━━━ Source data ━━━

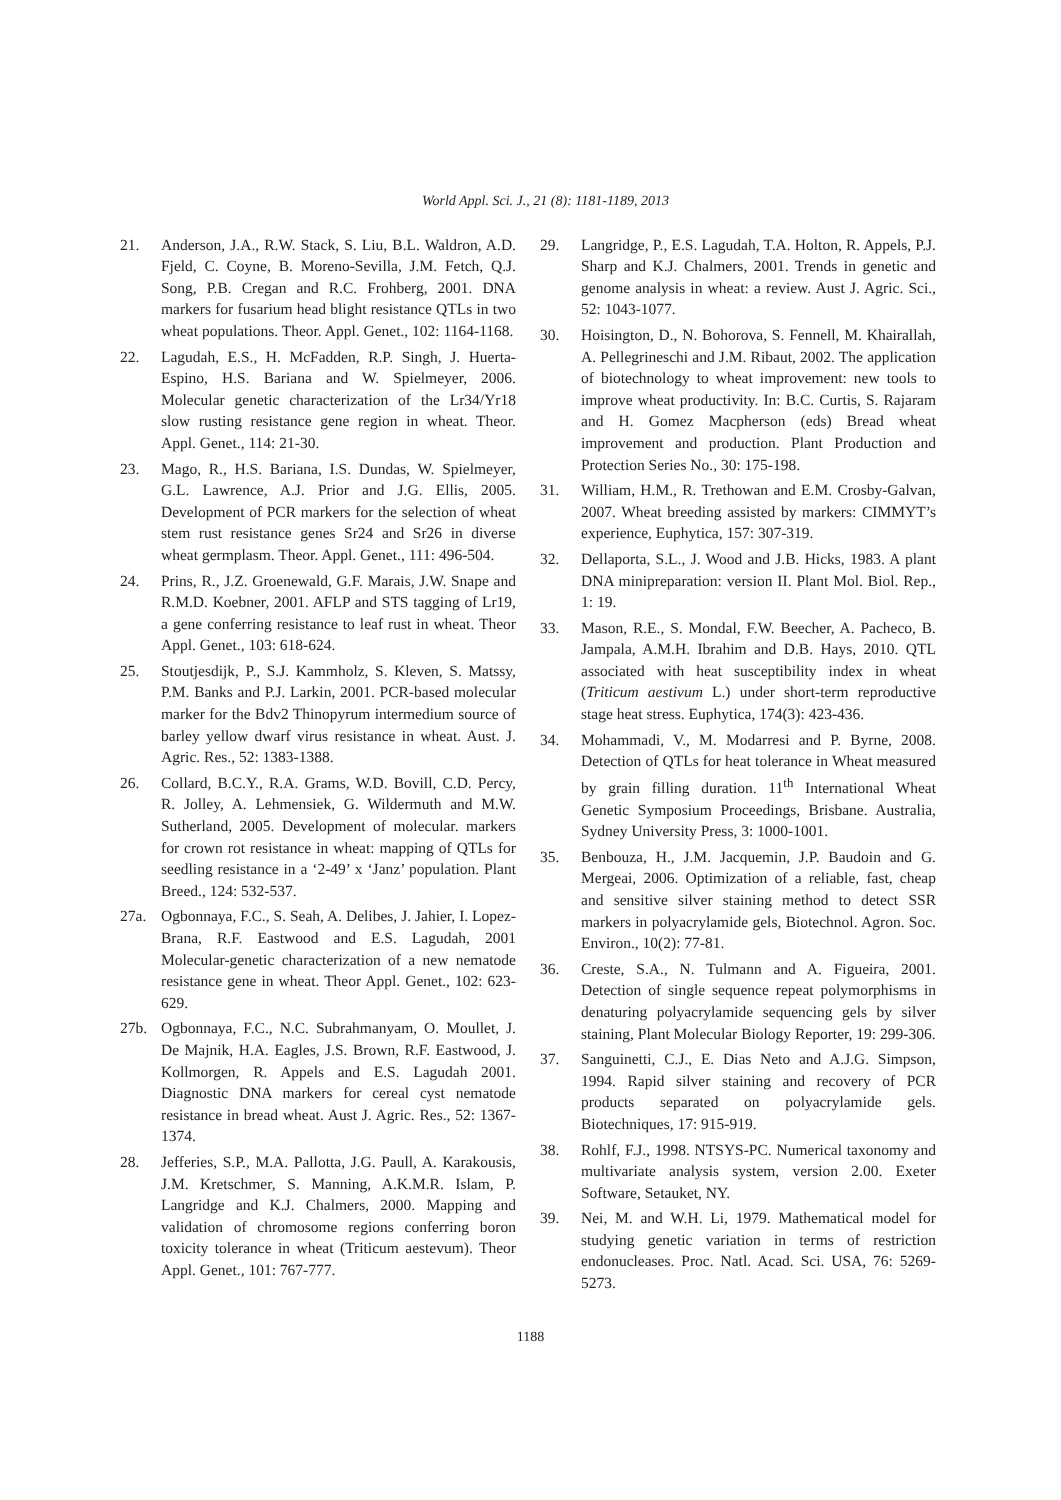World Appl. Sci. J., 21 (8): 1181-1189, 2013
21. Anderson, J.A., R.W. Stack, S. Liu, B.L. Waldron, A.D. Fjeld, C. Coyne, B. Moreno-Sevilla, J.M. Fetch, Q.J. Song, P.B. Cregan and R.C. Frohberg, 2001. DNA markers for fusarium head blight resistance QTLs in two wheat populations. Theor. Appl. Genet., 102: 1164-1168.
22. Lagudah, E.S., H. McFadden, R.P. Singh, J. Huerta-Espino, H.S. Bariana and W. Spielmeyer, 2006. Molecular genetic characterization of the Lr34/Yr18 slow rusting resistance gene region in wheat. Theor. Appl. Genet., 114: 21-30.
23. Mago, R., H.S. Bariana, I.S. Dundas, W. Spielmeyer, G.L. Lawrence, A.J. Prior and J.G. Ellis, 2005. Development of PCR markers for the selection of wheat stem rust resistance genes Sr24 and Sr26 in diverse wheat germplasm. Theor. Appl. Genet., 111: 496-504.
24. Prins, R., J.Z. Groenewald, G.F. Marais, J.W. Snape and R.M.D. Koebner, 2001. AFLP and STS tagging of Lr19, a gene conferring resistance to leaf rust in wheat. Theor Appl. Genet., 103: 618-624.
25. Stoutjesdijk, P., S.J. Kammholz, S. Kleven, S. Matssy, P.M. Banks and P.J. Larkin, 2001. PCR-based molecular marker for the Bdv2 Thinopyrum intermedium source of barley yellow dwarf virus resistance in wheat. Aust. J. Agric. Res., 52: 1383-1388.
26. Collard, B.C.Y., R.A. Grams, W.D. Bovill, C.D. Percy, R. Jolley, A. Lehmensiek, G. Wildermuth and M.W. Sutherland, 2005. Development of molecular. markers for crown rot resistance in wheat: mapping of QTLs for seedling resistance in a ‘2-49’ x ‘Janz’ population. Plant Breed., 124: 532-537.
27a. Ogbonnaya, F.C., S. Seah, A. Delibes, J. Jahier, I. Lopez-Brana, R.F. Eastwood and E.S. Lagudah, 2001 Molecular-genetic characterization of a new nematode resistance gene in wheat. Theor Appl. Genet., 102: 623-629.
27b. Ogbonnaya, F.C., N.C. Subrahmanyam, O. Moullet, J. De Majnik, H.A. Eagles, J.S. Brown, R.F. Eastwood, J. Kollmorgen, R. Appels and E.S. Lagudah 2001. Diagnostic DNA markers for cereal cyst nematode resistance in bread wheat. Aust J. Agric. Res., 52: 1367-1374.
28. Jefferies, S.P., M.A. Pallotta, J.G. Paull, A. Karakousis, J.M. Kretschmer, S. Manning, A.K.M.R. Islam, P. Langridge and K.J. Chalmers, 2000. Mapping and validation of chromosome regions conferring boron toxicity tolerance in wheat (Triticum aestevum). Theor Appl. Genet., 101: 767-777.
29. Langridge, P., E.S. Lagudah, T.A. Holton, R. Appels, P.J. Sharp and K.J. Chalmers, 2001. Trends in genetic and genome analysis in wheat: a review. Aust J. Agric. Sci., 52: 1043-1077.
30. Hoisington, D., N. Bohorova, S. Fennell, M. Khairallah, A. Pellegrineschi and J.M. Ribaut, 2002. The application of biotechnology to wheat improvement: new tools to improve wheat productivity. In: B.C. Curtis, S. Rajaram and H. Gomez Macpherson (eds) Bread wheat improvement and production. Plant Production and Protection Series No., 30: 175-198.
31. William, H.M., R. Trethowan and E.M. Crosby-Galvan, 2007. Wheat breeding assisted by markers: CIMMYT’s experience, Euphytica, 157: 307-319.
32. Dellaporta, S.L., J. Wood and J.B. Hicks, 1983. A plant DNA minipreparation: version II. Plant Mol. Biol. Rep., 1: 19.
33. Mason, R.E., S. Mondal, F.W. Beecher, A. Pacheco, B. Jampala, A.M.H. Ibrahim and D.B. Hays, 2010. QTL associated with heat susceptibility index in wheat (Triticum aestivum L.) under short-term reproductive stage heat stress. Euphytica, 174(3): 423-436.
34. Mohammadi, V., M. Modarresi and P. Byrne, 2008. Detection of QTLs for heat tolerance in Wheat measured by grain filling duration. 11<sup>th</sup> International Wheat Genetic Symposium Proceedings, Brisbane. Australia, Sydney University Press, 3: 1000-1001.
35. Benbouza, H., J.M. Jacquemin, J.P. Baudoin and G. Mergeai, 2006. Optimization of a reliable, fast, cheap and sensitive silver staining method to detect SSR markers in polyacrylamide gels, Biotechnol. Agron. Soc. Environ., 10(2): 77-81.
36. Creste, S.A., N. Tulmann and A. Figueira, 2001. Detection of single sequence repeat polymorphisms in denaturing polyacrylamide sequencing gels by silver staining, Plant Molecular Biology Reporter, 19: 299-306.
37. Sanguinetti, C.J., E. Dias Neto and A.J.G. Simpson, 1994. Rapid silver staining and recovery of PCR products separated on polyacrylamide gels. Biotechniques, 17: 915-919.
38. Rohlf, F.J., 1998. NTSYS-PC. Numerical taxonomy and multivariate analysis system, version 2.00. Exeter Software, Setauket, NY.
39. Nei, M. and W.H. Li, 1979. Mathematical model for studying genetic variation in terms of restriction endonucleases. Proc. Natl. Acad. Sci. USA, 76: 5269-5273.
1188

━━━

From the first line of the entries down to the line with "21. Anderson, J.A., R.W.", print each line exactly; omit any picture.

**Reply to the exercise**
World Appl. Sci. J., 21 (8): 1181-1189, 2013
21. Anderson, J.A., R.W. Stack, S. Liu, B.L. Waldron, A.D. Fjeld, C. Coyne, B. Moreno-Sevilla, J.M. Fetch, Q.J. Song, P.B. Cregan and R.C. Frohberg, 2001. DNA markers for fusarium head blight resistance QTLs in two wheat populations. Theor. Appl. Genet., 102: 1164-1168.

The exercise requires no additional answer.